Failure to Meet CNA Staffing Ratios
Penalty
Summary
The facility failed to meet the mandatory staffing ratios as required by New Jersey state law, specifically during the day shifts. The deficiency was identified through a review of facility documentation, which revealed that the facility did not have the required number of Certified Nurse Aides (CNAs) on duty for 18 out of 21 day shifts. This failure to comply with staffing requirements was evidenced by specific instances where the number of CNAs was below the mandated ratio of one CNA to every eight residents. For example, during the week of August 4, 2024, to August 10, 2024, the facility was deficient in CNA staffing on five out of seven day shifts. On August 4, 2024, there were only 13 CNAs for 142 residents, whereas at least 18 CNAs were required. Similarly, in the two weeks prior to the survey from November 24, 2024, to December 7, 2024, the facility was deficient on 13 out of 14 day shifts. On December 7, 2024, there were only 8 CNAs for 127 residents, while at least 16 CNAs were needed. These deficiencies indicate a consistent failure to meet the staffing requirements set forth by the New Jersey Department of Health.
Plan Of Correction
Mandatory Access to Care 1. Corrective Action All residents have the potential to be affected by this deficient practice. Center is currently employing sign on bonuses, referral bonuses, and various other incentives for current staff to meet staffing standards. Nursing employees salaries were increased effective January 1, 2025. 2. All residents have the potential to be affected by this deficient practice. 3. Staffing coordinator was re educated on NJ staffing mandate.

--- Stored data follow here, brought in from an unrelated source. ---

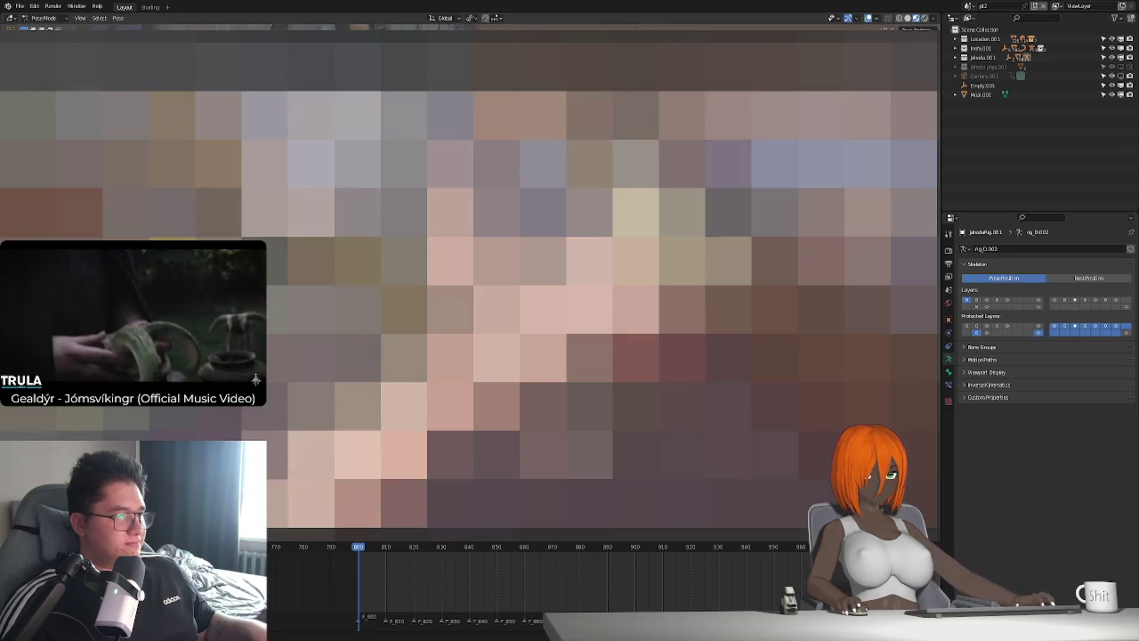
pyautogui.press('3')
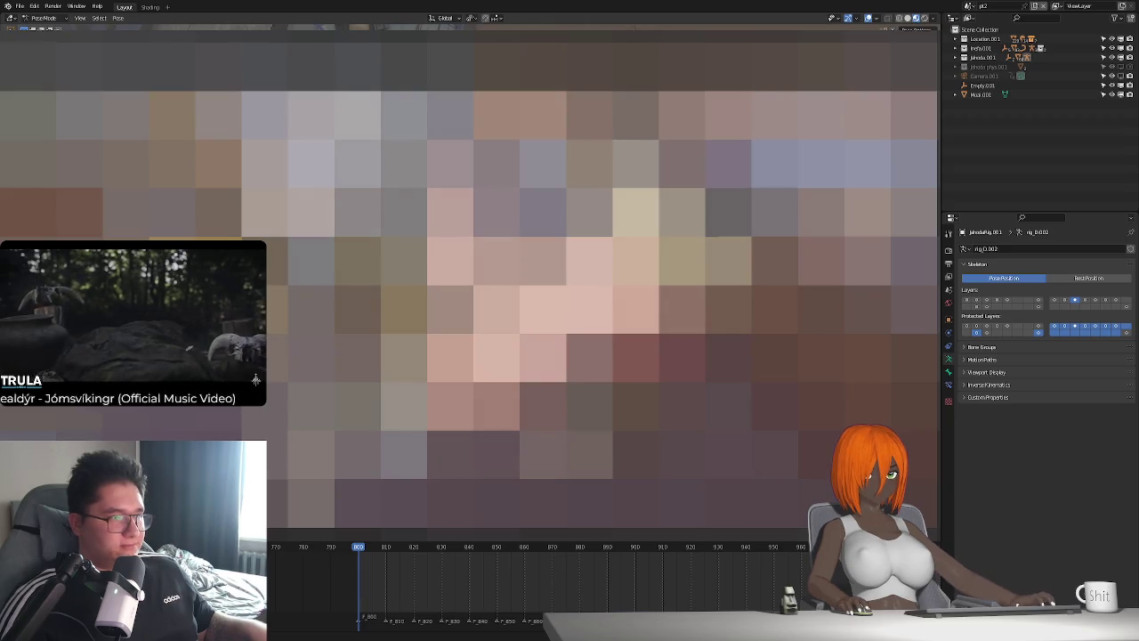
# Delete thigh.l's Child Of constraint and show c_hand_ik.l's constraints instead
pyautogui.click(949, 385)
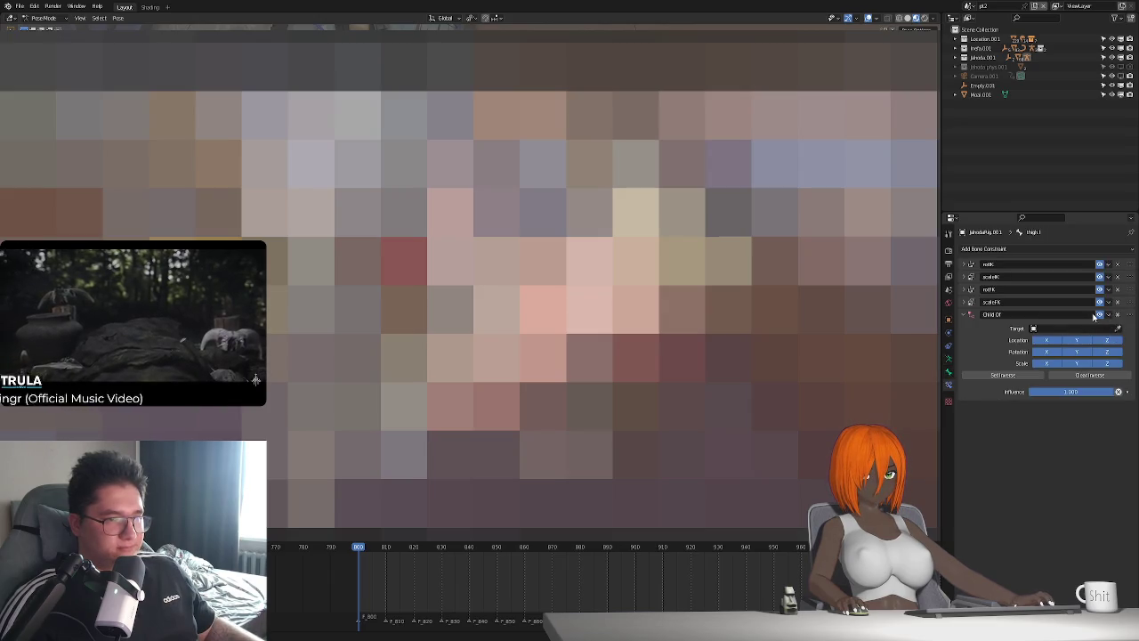
pyautogui.press('x')
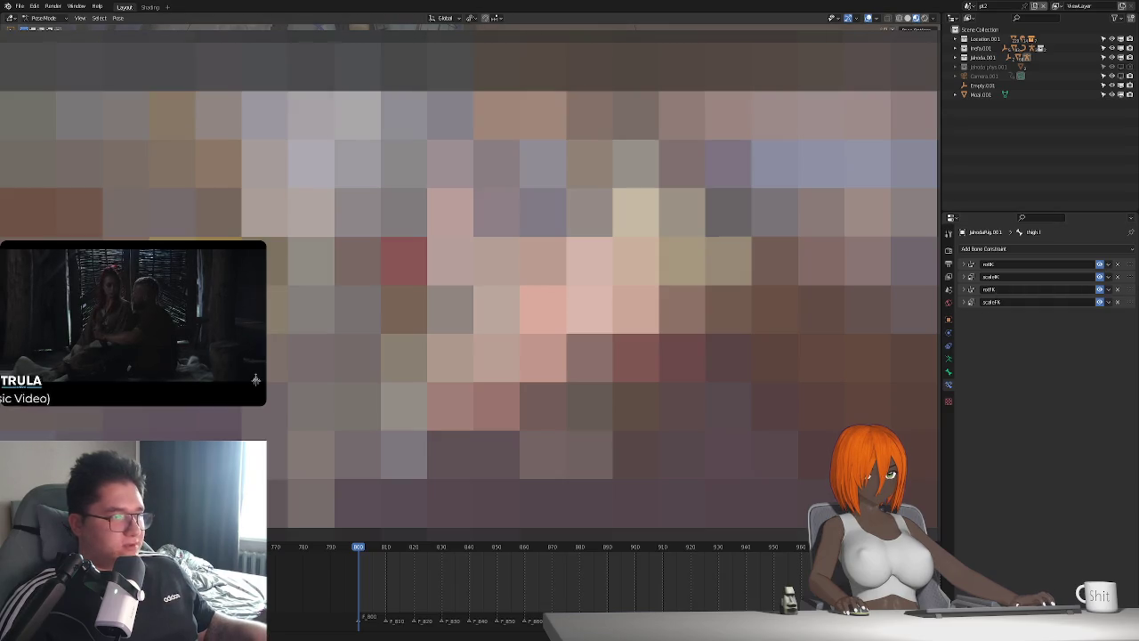
pyautogui.click(255, 380)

Center will continue recruiting functions, which drive various forms of media to increase the number of applicants. Continue to establish external partnerships with schools to train students and transition them into CNAs. Weekly labor management calls with regional support team. 4. The Labor management team will maintain a listing of current recruiting efforts, and document weekly the results of these efforts. The Administrator or designee will audit these efforts weekly x 4 weeks, then monthly x 2 to ensure the Center team is following up on all recruitment tasks. The Administrator or Designee will report findings to the Performance Improvement Committee monthly for three months. The Performance Improvement Committee will evaluate and determine the effectiveness of the plan to ensure substantial compliance is achieved and determine if further monitoring and evaluation is required.